DMC is an annual competition that encourages students with an interest in data mining to analyze and submit the problem given. This year was the 20th anniversary.
Data Mining is the process of taking raw data and turning it into useful information for the situation at hand. The two teams from Iowa State used a set of data to analyze and assess the information and decide what is useful and which is not.
The Data Mining Cup established a scenario that describes the risk of fraud while self-checking out, such as customers not scanning all of the items in their cart. According to the scenario, about 5% of all self-scan transactions showed discrepancies.
The participants were assigned in March to create a model which will identify scans that display fraudulent or non-fraudulent behavior, regardless if the fraud was committed intentionally or not.
The top ten teams were announced in April, and the top three were invited to Berlin for the awards ceremony at the intelligence summit.
The Iowa State team had two groups, Team 1 and Team 2. Team 2 included Qihao Zhang, Qinglong Tian, Xingche Guo, Yifan Zhu, Haoyan Hu, Gang Han, Haihan Yu, Lijin Zhang, Yueying Wang and Wenting Zhao, who are all graduate students in statistics as well as Shaodong Wang and Zerui Zhang who are graduate students in industrial and manufacturing systems engineering (IMSE).
Team 2 placed first in the competition and took home roughly $2,200.
Team 1, taking home eighth place, included Oscar Aguilar, Kanak Choudhury and Souradeep Chattopadhyay, who are graduate students in statistics, as well as Hanisha Vemireddy, Samira Karimzadeh and Reyhaneh Bijari, graduate students in IMSE.
Qihao Zhang, a graduate student in statistics and part of the first place team, said he took the problem and divided it into sections to simplify the process. Zhang said each member worked on their section of the problem along with their coursework.
“Some of my team members sacrificed their spare time to work on this problem and even after the semester, so I really appreciate that,” Zhang said. “Most of them are really hard-working and fully drawn to this competition.
The two teams took modern multivariate statistical learning with Steve Vardeman, a professor in IMSE and statistics. The students used the competition to fulfill the course requirement.
Vardeman said some students can take the wrong approach with these types of problems and focus more on the programming side of it.
“You have to be doing more than just mindlessly running existing programs,” Vardeman said. “You have to be able to apply sound theory to put methods together in new and appropriate ways. Lots of people that claim to be data miners, all they really know how to do is run some computer programs.

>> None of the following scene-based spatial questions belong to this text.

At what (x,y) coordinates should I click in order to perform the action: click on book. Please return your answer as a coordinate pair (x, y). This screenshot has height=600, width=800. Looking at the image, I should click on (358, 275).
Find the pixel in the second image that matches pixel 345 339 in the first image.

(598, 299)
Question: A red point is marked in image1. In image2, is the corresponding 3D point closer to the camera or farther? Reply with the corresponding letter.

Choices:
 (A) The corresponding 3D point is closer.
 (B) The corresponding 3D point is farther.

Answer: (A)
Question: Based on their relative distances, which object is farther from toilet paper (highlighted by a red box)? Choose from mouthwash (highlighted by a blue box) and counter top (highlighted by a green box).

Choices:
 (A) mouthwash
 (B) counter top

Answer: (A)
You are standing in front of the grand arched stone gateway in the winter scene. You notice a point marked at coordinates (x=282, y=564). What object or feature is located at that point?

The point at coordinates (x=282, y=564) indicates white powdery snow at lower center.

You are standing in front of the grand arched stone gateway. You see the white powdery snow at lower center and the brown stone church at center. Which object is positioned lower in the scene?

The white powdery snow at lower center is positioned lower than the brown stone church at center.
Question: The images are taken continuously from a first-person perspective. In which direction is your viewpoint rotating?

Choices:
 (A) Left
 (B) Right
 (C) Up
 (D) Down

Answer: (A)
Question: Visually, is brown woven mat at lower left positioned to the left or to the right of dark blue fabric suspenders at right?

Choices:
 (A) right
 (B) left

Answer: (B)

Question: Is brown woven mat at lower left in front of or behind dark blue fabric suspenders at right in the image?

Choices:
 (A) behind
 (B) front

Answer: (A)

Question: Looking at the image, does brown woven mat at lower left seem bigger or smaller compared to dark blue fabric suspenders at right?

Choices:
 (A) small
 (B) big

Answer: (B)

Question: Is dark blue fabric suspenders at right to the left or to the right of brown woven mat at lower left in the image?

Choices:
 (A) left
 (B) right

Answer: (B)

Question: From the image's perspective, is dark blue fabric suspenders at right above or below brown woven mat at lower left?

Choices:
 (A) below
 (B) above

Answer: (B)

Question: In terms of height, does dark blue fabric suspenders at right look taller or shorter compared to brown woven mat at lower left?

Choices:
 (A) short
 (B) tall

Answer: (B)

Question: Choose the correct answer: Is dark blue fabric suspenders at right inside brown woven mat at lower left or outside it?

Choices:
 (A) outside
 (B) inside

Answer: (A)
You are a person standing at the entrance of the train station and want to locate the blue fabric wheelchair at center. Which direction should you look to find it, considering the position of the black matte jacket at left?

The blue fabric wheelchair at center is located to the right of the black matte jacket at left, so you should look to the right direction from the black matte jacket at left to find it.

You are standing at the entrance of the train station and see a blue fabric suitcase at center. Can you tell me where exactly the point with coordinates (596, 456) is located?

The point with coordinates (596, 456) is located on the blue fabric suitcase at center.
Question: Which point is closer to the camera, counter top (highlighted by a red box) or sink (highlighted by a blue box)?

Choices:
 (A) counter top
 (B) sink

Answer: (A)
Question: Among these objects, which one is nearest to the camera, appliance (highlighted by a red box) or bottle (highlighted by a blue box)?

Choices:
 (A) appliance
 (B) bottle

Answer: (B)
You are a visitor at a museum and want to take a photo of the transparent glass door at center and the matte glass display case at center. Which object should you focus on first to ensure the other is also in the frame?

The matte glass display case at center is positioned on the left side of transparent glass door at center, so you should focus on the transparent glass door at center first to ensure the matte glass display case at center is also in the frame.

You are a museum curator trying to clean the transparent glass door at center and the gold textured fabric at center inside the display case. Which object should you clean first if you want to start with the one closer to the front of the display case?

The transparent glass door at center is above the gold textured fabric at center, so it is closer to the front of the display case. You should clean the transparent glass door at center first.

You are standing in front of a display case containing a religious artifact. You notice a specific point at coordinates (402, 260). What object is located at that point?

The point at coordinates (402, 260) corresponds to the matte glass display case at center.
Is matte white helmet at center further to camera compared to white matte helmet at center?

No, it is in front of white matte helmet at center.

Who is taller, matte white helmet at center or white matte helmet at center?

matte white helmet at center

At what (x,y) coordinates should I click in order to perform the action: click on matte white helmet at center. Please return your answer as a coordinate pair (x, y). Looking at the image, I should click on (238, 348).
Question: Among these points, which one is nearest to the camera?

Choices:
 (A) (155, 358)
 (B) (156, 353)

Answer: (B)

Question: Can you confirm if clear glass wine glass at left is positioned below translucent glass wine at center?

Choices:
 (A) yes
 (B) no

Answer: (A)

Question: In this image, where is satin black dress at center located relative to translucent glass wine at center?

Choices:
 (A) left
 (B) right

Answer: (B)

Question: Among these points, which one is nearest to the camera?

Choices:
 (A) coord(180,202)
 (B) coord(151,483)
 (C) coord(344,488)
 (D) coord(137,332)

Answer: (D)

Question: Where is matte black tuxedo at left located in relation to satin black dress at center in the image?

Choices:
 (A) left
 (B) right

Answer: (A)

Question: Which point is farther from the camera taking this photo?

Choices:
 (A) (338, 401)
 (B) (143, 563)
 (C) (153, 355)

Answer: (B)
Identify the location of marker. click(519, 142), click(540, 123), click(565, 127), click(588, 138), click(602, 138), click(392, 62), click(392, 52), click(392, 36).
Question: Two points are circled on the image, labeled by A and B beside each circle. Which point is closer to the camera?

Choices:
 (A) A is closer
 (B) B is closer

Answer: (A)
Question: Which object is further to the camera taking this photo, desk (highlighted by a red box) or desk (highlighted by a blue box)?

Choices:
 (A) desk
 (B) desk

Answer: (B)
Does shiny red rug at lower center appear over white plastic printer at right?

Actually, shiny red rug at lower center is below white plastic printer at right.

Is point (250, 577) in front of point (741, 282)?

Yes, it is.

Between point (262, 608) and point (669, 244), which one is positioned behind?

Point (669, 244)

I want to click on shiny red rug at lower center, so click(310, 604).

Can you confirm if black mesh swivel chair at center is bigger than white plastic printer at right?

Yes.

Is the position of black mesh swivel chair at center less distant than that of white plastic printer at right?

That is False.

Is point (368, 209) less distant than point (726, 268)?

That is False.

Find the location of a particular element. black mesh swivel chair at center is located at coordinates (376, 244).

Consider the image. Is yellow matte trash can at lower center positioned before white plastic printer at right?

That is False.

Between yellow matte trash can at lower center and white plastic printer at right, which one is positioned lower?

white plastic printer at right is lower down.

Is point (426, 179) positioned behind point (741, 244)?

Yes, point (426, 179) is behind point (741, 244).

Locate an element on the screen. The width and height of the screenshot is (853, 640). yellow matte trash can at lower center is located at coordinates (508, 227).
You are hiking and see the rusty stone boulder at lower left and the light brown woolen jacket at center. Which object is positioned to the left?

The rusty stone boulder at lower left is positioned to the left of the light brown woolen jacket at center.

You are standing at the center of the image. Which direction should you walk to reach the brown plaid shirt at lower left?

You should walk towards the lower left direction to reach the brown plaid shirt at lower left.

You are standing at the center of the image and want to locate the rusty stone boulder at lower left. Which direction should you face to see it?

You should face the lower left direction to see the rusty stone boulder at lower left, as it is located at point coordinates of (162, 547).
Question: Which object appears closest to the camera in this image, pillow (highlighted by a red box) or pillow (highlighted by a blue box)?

You don’t always win–and when you win–win big if that’s what you’re doing.”
Zhang said through previous experience, he was confident his team entered the top ten but he did not expect to place first.
“At that time I was really confident on our model just based on our simulation outcomes, I was almost 100% sure that we entered the top ten,” Zhang said. “But first place, everyone cannot be 100% sure, so this time we were lucky.”
Vardeman said this competition shows that the student understand the programs and the theory behind it which will help with future job opportunities.
“They can use this [win] as a credential that establishes — clearly — that they are more than just people who run programs,” Vardeman said. “But they’re people that can think carefully and sort out really hard problems based on some theory and the evidence is they beat the world. They beat the world, they beat the world clearly– it wasn’t even close.”